- [Activity]
Extract every line of the records below that contains the word "value". Letter case matters.

- [Supplied material]
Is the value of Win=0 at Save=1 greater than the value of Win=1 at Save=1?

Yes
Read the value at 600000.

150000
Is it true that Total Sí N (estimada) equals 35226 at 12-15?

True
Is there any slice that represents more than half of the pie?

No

...

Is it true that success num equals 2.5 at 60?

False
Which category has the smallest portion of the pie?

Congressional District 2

* * *

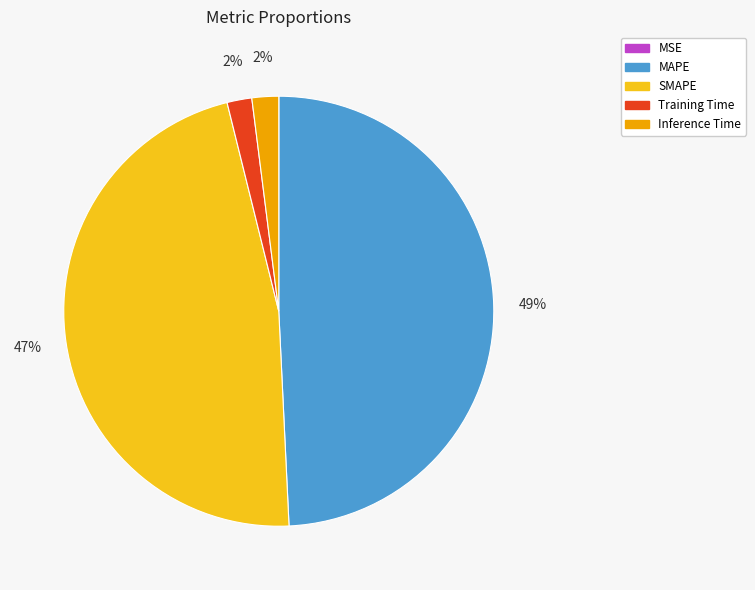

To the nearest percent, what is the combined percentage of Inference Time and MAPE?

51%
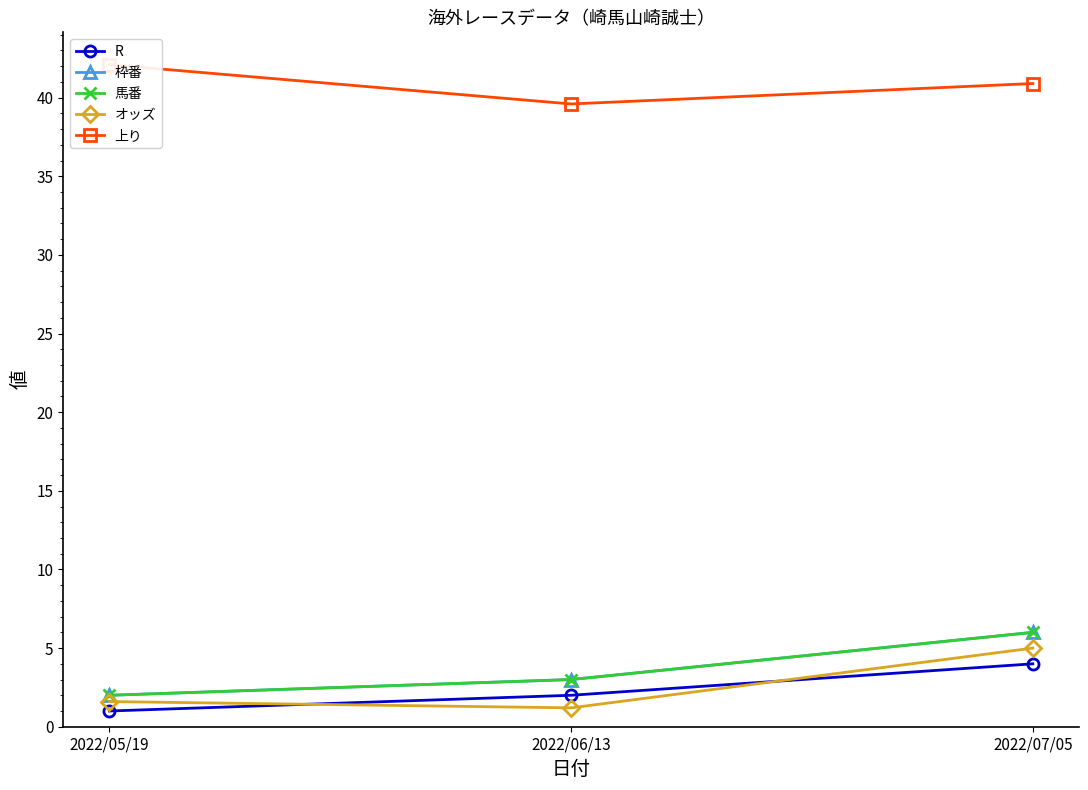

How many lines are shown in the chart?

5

- [Task result]
Is the value of Win=0 at Save=1 greater than the value of Win=1 at Save=1?
Read the value at 600000.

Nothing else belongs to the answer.